Dragonspell - Donita K. Paul [72]
Kale was on her feet, running to help. The second soldier sprang toward Dar.
“Look out!” she screamed.
Dar tucked himself in a ball. Instantly, his shimmering bubble covered him like a turtle shell. The blow of the bisonbeck’s blade rang off the magical shield.
Screaming his frustration, the soldier jumped at Dar with both feet. He landed on top of the shell, forcing it down with a crackling snap on the bricks.
Kale stopped her forward course and plunged into the bushes, running behind them to a place of better advantage. The soldier either heard her or saw her. He left Dar and bellowed as he approached the manicured thicket. She dropped to her knees and crawled into the underbrush.
What can I do? What can I do?
Make him trip?
Blind him with a flash?
The soldier’s huge boots stomped inches from her hands. The branches above her clattered.
Blind him!
She squeezed her eyes shut and thought with all her might.
It worked. Even within the protection of the shrubbery, her eyelids glowed red when the light burst with full intensity around her.
The bisonbeck groaned. His body hit the bricked pathway. Kale stayed where she was, huddled in the dark, panting and trembling.
She listened. Bedlam clamored at the fort entrance, but many walls and buildings muffled the clash of arms. The courtyard around her pulsed with the aftermath of conflict. Tension hung on the air. Silence echoed in sudden stillness.
“Kale, come out,” Dar called. “Where are you?”
She tried to speak. “Here.” Her voice croaked a broken whisper.
“Here,” she said again, a bit louder. She inched out of her hiding place.
Dar sat where she’d last seen him, his shell gone. He rubbed his eyes.
“Tell me next time, all right? Warn me.” He shook his head as if to clear it. “By all the light on the crystal sea, that was brilliant.”
Kale tried to smile in response to his praise, but her lips quivered. A sob rose in her throat. She choked it down and finished easing out from under the stiff, scratching branches. Dar still rubbed at his face, knuckling his eyes.
“Are you all right?” she asked.
“I hope so,” he answered. “Check Leetu and Gymn while I try to focus.”
She didn’t bother to stand, crawling the few feet to the base of the statue. The cape had fallen away and exposed part of the emerlindian’s clothing. Kale saw Leetu’s chest rise and fall in a gentle, shallow rhythm. Gymn lay inside his pocket-den in a quivering ball. Kale pulled him out and held him securely against her neck, rubbing one finger on the ridges between his ears.
“You’re as big a coward as I am,” she whispered. “Because you feel what I feel, and I feel what you feel, does that mean we make each other’s fear worse? We’ll both have to be more brave.” She sighed and looked over at Dar examining the bisonbeck bodies. “Like Dar. He’s already up and seeing to our safety.”
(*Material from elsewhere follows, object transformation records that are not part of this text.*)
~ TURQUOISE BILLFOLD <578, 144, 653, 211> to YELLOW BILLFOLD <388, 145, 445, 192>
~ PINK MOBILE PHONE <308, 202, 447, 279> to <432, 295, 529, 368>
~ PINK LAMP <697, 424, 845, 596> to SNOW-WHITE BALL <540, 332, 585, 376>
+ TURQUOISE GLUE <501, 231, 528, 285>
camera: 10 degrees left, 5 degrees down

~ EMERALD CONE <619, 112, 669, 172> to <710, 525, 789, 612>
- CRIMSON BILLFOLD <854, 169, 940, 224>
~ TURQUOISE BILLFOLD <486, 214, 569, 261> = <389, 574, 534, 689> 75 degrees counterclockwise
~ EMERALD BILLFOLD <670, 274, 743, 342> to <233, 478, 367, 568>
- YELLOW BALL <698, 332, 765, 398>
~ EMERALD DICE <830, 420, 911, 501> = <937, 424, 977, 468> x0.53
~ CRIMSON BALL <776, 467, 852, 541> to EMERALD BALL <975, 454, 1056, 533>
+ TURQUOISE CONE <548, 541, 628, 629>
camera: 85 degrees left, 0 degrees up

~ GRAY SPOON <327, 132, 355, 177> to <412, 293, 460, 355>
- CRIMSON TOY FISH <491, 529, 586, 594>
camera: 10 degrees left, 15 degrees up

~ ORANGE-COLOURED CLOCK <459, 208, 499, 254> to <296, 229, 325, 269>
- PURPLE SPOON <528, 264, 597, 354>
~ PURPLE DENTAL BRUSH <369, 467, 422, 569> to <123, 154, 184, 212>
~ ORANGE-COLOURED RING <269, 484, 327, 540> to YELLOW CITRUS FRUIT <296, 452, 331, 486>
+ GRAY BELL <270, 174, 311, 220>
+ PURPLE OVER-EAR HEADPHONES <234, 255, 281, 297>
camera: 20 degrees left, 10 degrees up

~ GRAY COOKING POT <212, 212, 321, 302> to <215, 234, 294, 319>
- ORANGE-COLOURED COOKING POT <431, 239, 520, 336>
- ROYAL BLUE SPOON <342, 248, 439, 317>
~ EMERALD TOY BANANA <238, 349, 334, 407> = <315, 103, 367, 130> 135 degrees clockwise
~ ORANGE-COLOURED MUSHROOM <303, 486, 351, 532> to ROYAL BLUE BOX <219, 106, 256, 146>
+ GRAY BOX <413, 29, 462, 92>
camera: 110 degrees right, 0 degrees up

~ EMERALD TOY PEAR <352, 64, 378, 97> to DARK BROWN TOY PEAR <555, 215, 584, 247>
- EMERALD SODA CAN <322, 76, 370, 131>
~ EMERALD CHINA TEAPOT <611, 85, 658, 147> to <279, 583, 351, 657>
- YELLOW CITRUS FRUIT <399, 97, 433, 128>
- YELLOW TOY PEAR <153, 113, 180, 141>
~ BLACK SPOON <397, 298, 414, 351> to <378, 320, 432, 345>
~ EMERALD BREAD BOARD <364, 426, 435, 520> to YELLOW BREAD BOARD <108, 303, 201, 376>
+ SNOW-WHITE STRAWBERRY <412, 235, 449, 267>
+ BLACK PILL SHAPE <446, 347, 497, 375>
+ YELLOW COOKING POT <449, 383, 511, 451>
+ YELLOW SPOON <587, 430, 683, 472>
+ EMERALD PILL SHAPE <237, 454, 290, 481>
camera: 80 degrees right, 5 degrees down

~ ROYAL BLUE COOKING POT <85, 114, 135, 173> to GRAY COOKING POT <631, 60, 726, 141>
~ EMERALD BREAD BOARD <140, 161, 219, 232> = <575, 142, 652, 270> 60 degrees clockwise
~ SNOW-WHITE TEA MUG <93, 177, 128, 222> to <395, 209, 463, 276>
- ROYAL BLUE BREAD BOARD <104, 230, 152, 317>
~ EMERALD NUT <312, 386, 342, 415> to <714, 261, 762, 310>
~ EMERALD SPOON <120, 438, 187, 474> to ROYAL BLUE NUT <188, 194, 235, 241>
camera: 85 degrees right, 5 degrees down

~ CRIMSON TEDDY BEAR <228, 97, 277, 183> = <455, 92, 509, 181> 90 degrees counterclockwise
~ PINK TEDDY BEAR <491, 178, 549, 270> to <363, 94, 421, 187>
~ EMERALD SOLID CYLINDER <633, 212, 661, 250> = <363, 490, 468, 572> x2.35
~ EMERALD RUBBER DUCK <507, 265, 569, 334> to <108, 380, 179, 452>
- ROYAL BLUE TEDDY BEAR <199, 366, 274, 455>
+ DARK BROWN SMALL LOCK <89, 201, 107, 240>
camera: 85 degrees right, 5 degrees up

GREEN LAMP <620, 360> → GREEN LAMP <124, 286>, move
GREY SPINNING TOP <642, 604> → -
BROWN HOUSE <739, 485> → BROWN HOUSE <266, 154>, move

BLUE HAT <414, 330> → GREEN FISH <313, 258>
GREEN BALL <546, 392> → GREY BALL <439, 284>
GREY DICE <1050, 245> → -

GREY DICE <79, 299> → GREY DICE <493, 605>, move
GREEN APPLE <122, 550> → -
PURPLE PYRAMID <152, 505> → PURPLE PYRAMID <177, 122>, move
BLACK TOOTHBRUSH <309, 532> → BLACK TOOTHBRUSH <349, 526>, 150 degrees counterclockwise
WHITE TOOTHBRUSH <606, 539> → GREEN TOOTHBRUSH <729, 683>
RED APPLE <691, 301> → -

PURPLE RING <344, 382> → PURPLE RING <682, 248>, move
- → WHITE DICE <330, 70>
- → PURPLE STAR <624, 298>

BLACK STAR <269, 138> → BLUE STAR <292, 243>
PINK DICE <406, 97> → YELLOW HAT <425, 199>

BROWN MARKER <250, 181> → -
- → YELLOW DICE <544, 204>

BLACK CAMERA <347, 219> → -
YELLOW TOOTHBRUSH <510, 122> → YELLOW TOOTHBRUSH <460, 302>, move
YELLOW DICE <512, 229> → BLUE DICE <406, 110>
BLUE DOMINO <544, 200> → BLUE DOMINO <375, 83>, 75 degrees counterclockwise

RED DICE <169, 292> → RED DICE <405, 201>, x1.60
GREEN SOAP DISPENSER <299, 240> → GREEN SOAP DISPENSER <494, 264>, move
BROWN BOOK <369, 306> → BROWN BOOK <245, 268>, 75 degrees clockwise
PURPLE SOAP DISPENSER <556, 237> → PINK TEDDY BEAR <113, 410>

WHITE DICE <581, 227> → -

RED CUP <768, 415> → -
Dar leaned close to the soldier stunned by Kale’s blast of light. He prodded the prone man with his sword. She watched him pat the side of the bisonbeck’s uniform, locate another long knife, and remove the weapon.
“These soldiers won’t fight again,” he said. He rubbed at his face as he stood erect.
Have I damaged Dar’s eyes? I sent a vision of blinding light into the soldier’s mind. How did Dar…?
“Dar?”
“Hmm?”
“I don’t understand.”
“Hmm?”
“If I sent the suggestion of brilliance into the bisonbeck’s mind, why was the light real? I saw the flash even with my eyes closed. The flash nearly blinded you. No one should have seen it but him.” She nodded toward the man at Dar’s feet.
A puzzled frown tightened Dar’s furry features. He looked down at the soldier and then up at Kale. He rubbed his eyes again with the back of his hand and squinted at her once more. He opened his mouth and closed it again without speaking.
“Hurry!” The shrill command came without warning. Both Dar and Kale jumped. Seezle’s blurred approach created a whistle as she zoomed through the archway and came to a halt. “That light drew too much attention.